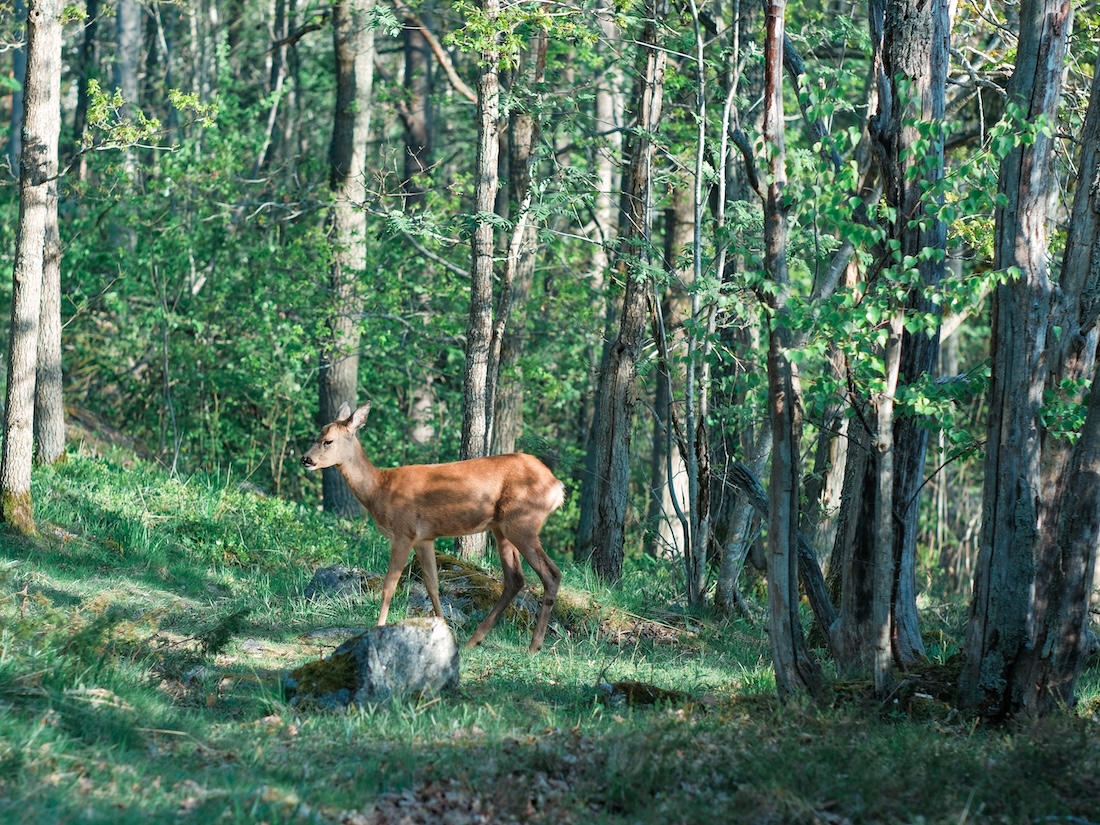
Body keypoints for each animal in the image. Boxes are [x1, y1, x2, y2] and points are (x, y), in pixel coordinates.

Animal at [301, 402, 565, 653]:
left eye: (328, 441)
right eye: (316, 436)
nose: (305, 459)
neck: (379, 489)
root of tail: (557, 486)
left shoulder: (403, 532)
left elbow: (389, 586)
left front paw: (378, 627)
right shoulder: (424, 539)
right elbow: (433, 585)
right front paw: (443, 629)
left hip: (522, 522)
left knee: (551, 574)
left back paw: (534, 645)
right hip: (502, 529)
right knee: (515, 579)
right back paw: (475, 640)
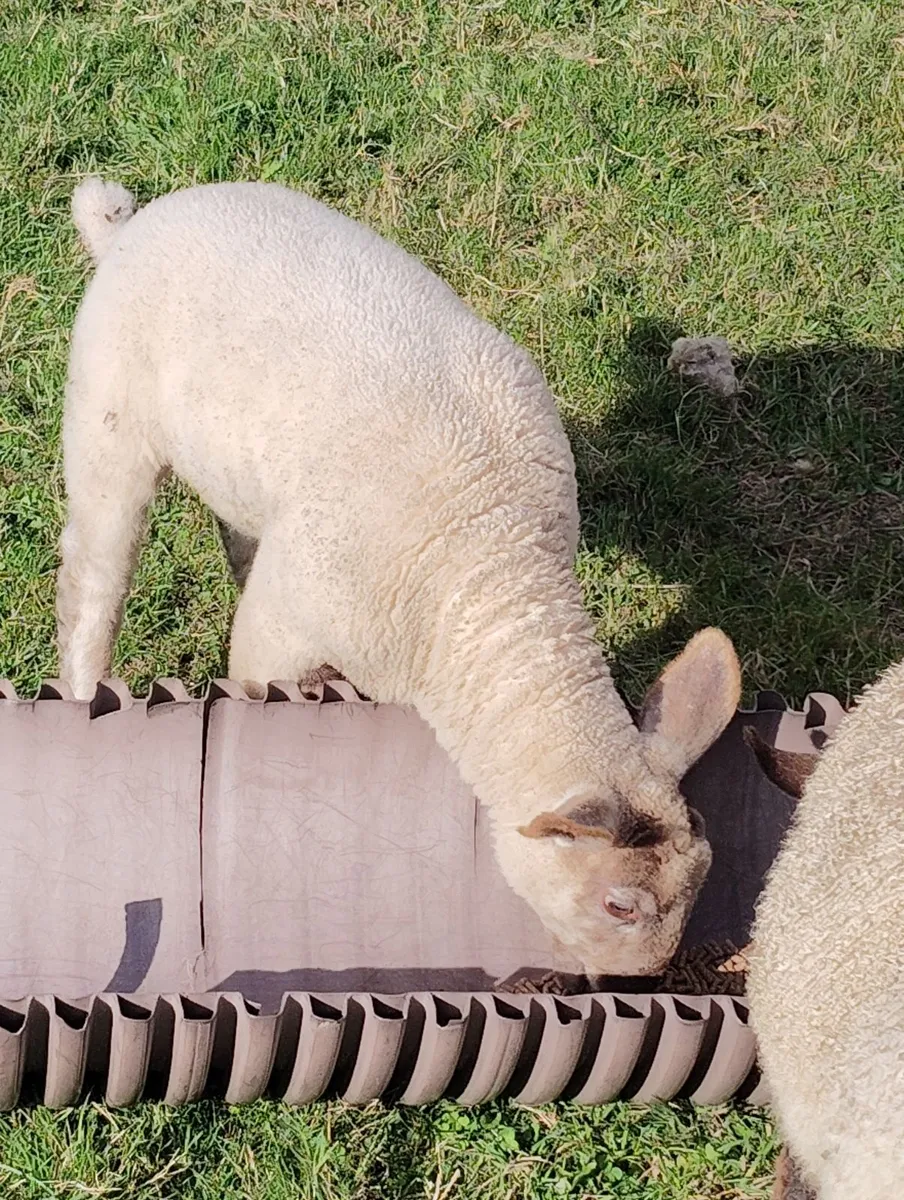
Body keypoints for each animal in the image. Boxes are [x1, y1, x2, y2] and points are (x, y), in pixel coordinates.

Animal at [58, 176, 742, 977]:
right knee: (93, 578)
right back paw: (81, 693)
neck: (491, 573)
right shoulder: (281, 627)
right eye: (619, 906)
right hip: (108, 419)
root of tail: (130, 222)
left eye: (702, 886)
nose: (637, 981)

☆ ☆ ☆ ☆

* _Exercise instructions_: Only the lines from the one with "left front paw: (378, 627)" through the final line of the entries above are to be repeated, exactly as written and without pictures.

* _Output for this task_:
left front paw: (378, 627)
right shoulder: (424, 539)
right elbow: (433, 585)
right front paw: (443, 629)
left hip: (522, 522)
left knee: (551, 574)
left back paw: (534, 645)
right hip: (502, 529)
right knee: (515, 579)
right back paw: (475, 640)
Body keypoints for each animal in the image. Boxes are [x1, y1, x2, y2] and points are (x, y), in pixel coordinates.

Animal at [58, 176, 742, 977]:
right knee: (93, 578)
right back paw: (81, 693)
neck: (491, 573)
right shoulder: (281, 627)
right eye: (619, 906)
right hip: (108, 419)
root of tail: (130, 222)
left eye: (702, 886)
nose: (637, 981)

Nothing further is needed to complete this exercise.